Voilà maintenant deux semaines que je suis arrivée, et cette conclusion s’impose. La Colombia est aussi incroyable que l’Indonésie. Peut-être ai-je un faible pour les pays tropicaux?* Ca me semble être une hypothèse pleine de sens. La Colombie a tout ce qu’on peut chercher de magique dans un pays en ce qui concerne la géographie: des volcans, des glaciers, trois cordillères pour le prix d’une, la mer des Caraïbes et une côte au bord de chaque océan, la jungle amazonienne, le désert… On peut y faire des trekkings magnifiques dans le chaud comme dans le froid, de la plongée, de l’observation de faune et de flore, de la plage, de la découverte de cités anciennes ou d’architecture coloniale majestueuse, ou de la dégustation de fruits sucrés et colorés comme je les adore. C’est vraiment, vraiment impressionnant cet océan de possibilités, et il est très difficile de prendre des décisions quant à ce que je vais voir ou pas, j’ai toujours l’impression que je vais passer à côté de quelque chose! Et pour ceux qui s’inquiètent: la période de violence aveugle de la Colombie est terminée depuis un moment – environ depuis la mort de Pablo Escobar en 1993. Bien sûr il faut savoir dans quelles rues ne pas se balader, il faut trouver des gens qui donnent de bons conseils, mais voyager en Colombie n’est pas un risque en soi… pas énormément plus que, disons, en Italie (du sud). Ok je ne suis pas sûre de cette affirmation à 100%, mais c’est plus ou moins mon ressenti. Il ne faut pas se révéler une cible facile, mais ce n’est pas non plus comme si on allait vous enlever à chaque coin de rue. Et il faut surtout être prudent dans les villes. Quant à la nature, elle a d’innombrables splendeurs à offrir. Ma prédiction est que dans 10 à 20 ans la Colombie sera archi-touristique.

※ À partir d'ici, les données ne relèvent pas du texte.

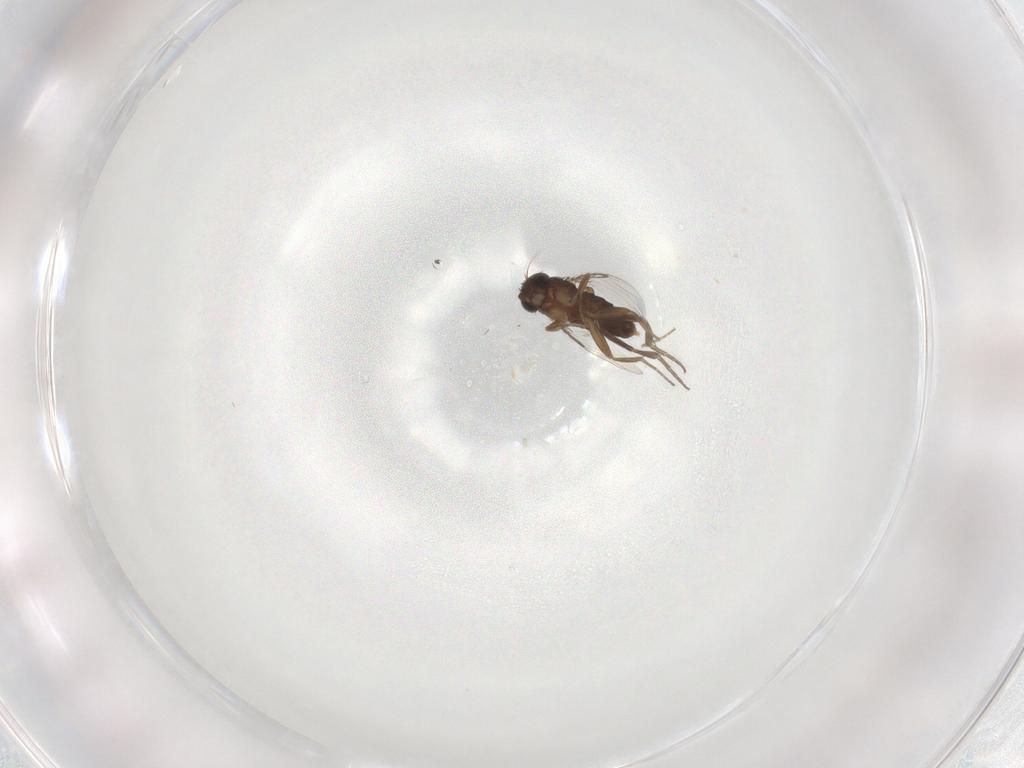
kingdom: Animalia
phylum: Arthropoda
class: Insecta
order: Diptera
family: Phoridae
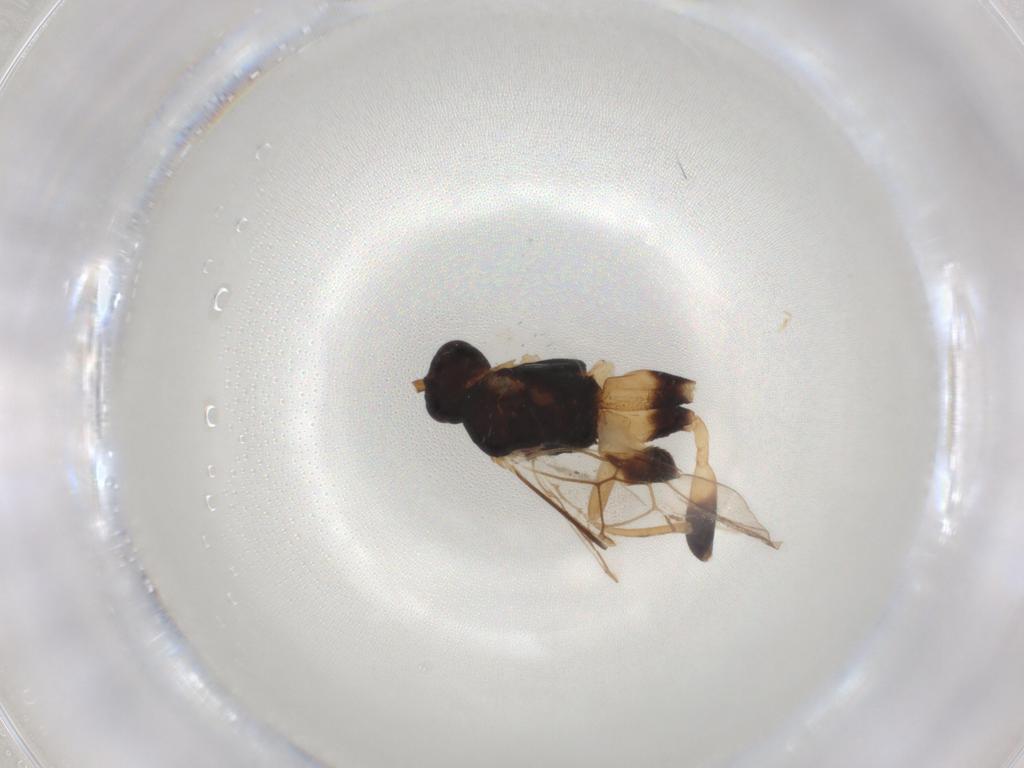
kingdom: Animalia
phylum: Arthropoda
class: Insecta
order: Hymenoptera
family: Braconidae
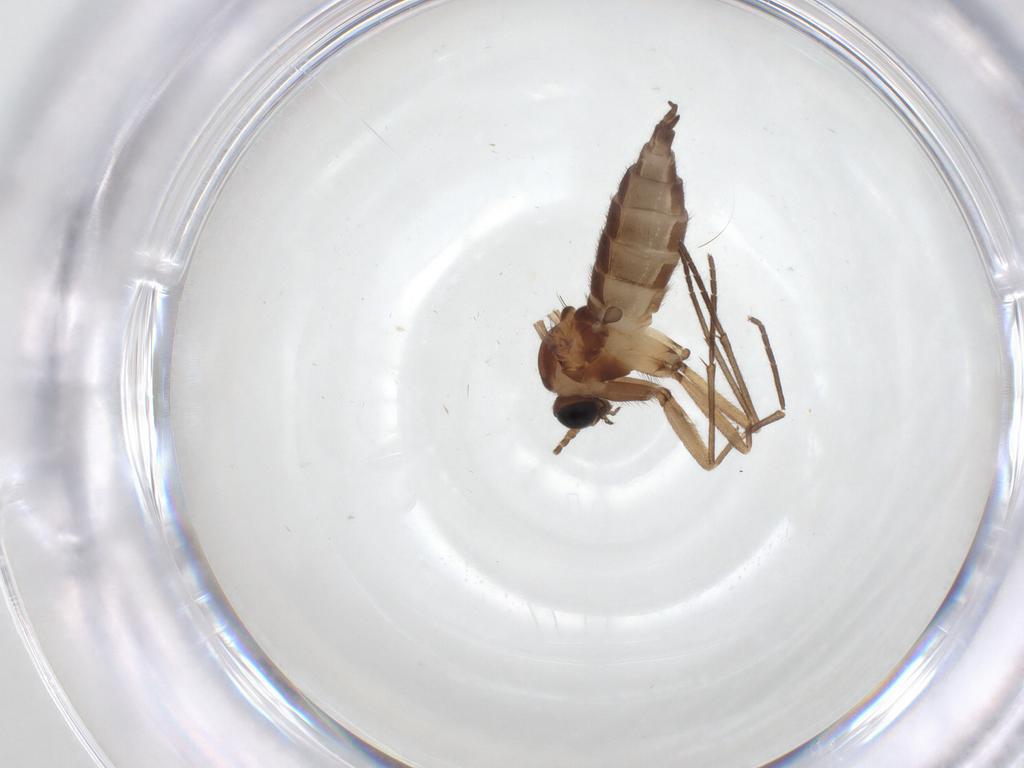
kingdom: Animalia
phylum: Arthropoda
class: Insecta
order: Diptera
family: Sciaridae
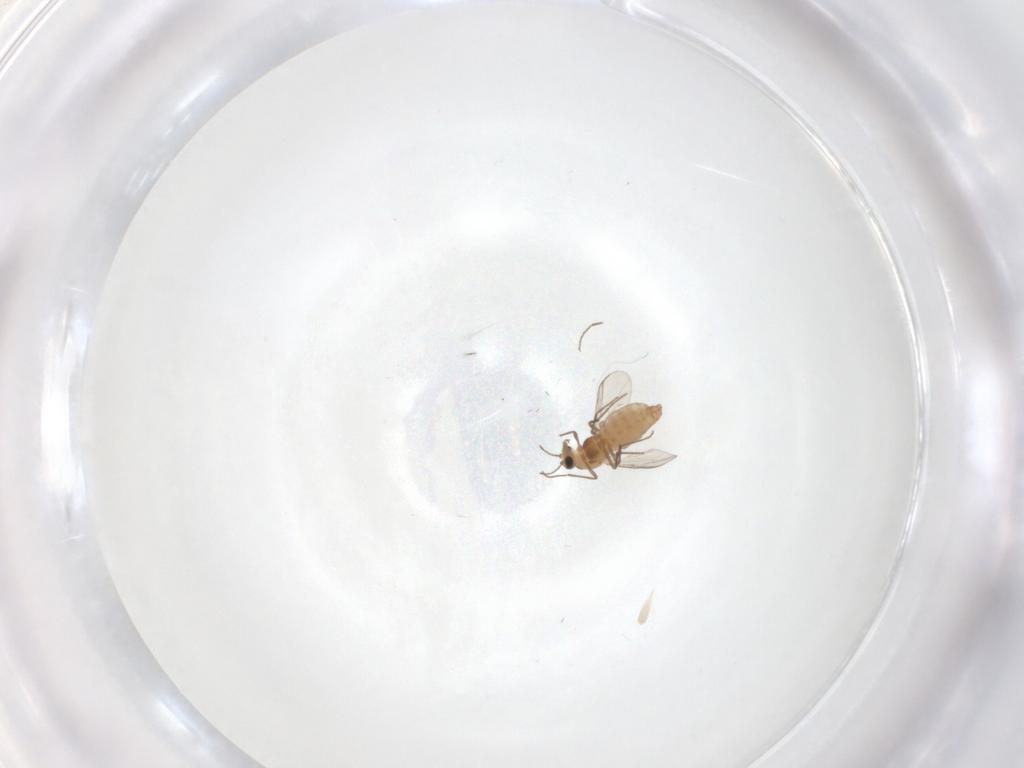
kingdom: Animalia
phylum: Arthropoda
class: Insecta
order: Diptera
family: Chironomidae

*petit détail pour les chipoteurs: en fait l’adjectif tropical est incorrect, ces pays ne sont pas sur les tropiques mais proches de l’équateur, il faudrait dire inter-tropical pour être précis

Paysage de la Zona Cafetera
Paysage de la Zona Cafetera
Cathedrale de sel a Zipaquira
Cathédrale de sel à Zipaquirá

Juste avant de quitter Bogota, je suis allée à Zipaquirá, une ville pas trop loin, visiter une cathédrale de sel. Très belle et impressionnante, bien que le billet soit excessivement cher pour le pays, elle est située dans une mine encore en activité. J’en ai appris un peu plus sur les indigènes de la region, les Muisca, ainsi que sur l’histoire de l’industrialisation de la mine, et je me suis baladée dans cette immense construction souterraine. Le lendemain, j’ai pris un bus pour Armenia, traversant la Cordillère des Andes transversalement afin de rejoindre ma prochaine destination. Depuis, j’ai appris que les autres pays sud-américains sont traversés par la Cordillère des Andes qui est une chaîne de montagnes plus ou moins uniforme, alors qu’en Colombie cette chaîne se sépare en trois, telle une triple langue de serpent. Ce que j’ai fait en bus est donc descendre l’une de ces branches (car Bogotá est dans les hauteurs, je le rappelle), et remonter la suivante pour me retrouver dans la Zona Cafetera, où le climat est particulièrement propice à la culture du café.

Cafe qui pousse dans une "finca"
Café qui pousse dans une « finca »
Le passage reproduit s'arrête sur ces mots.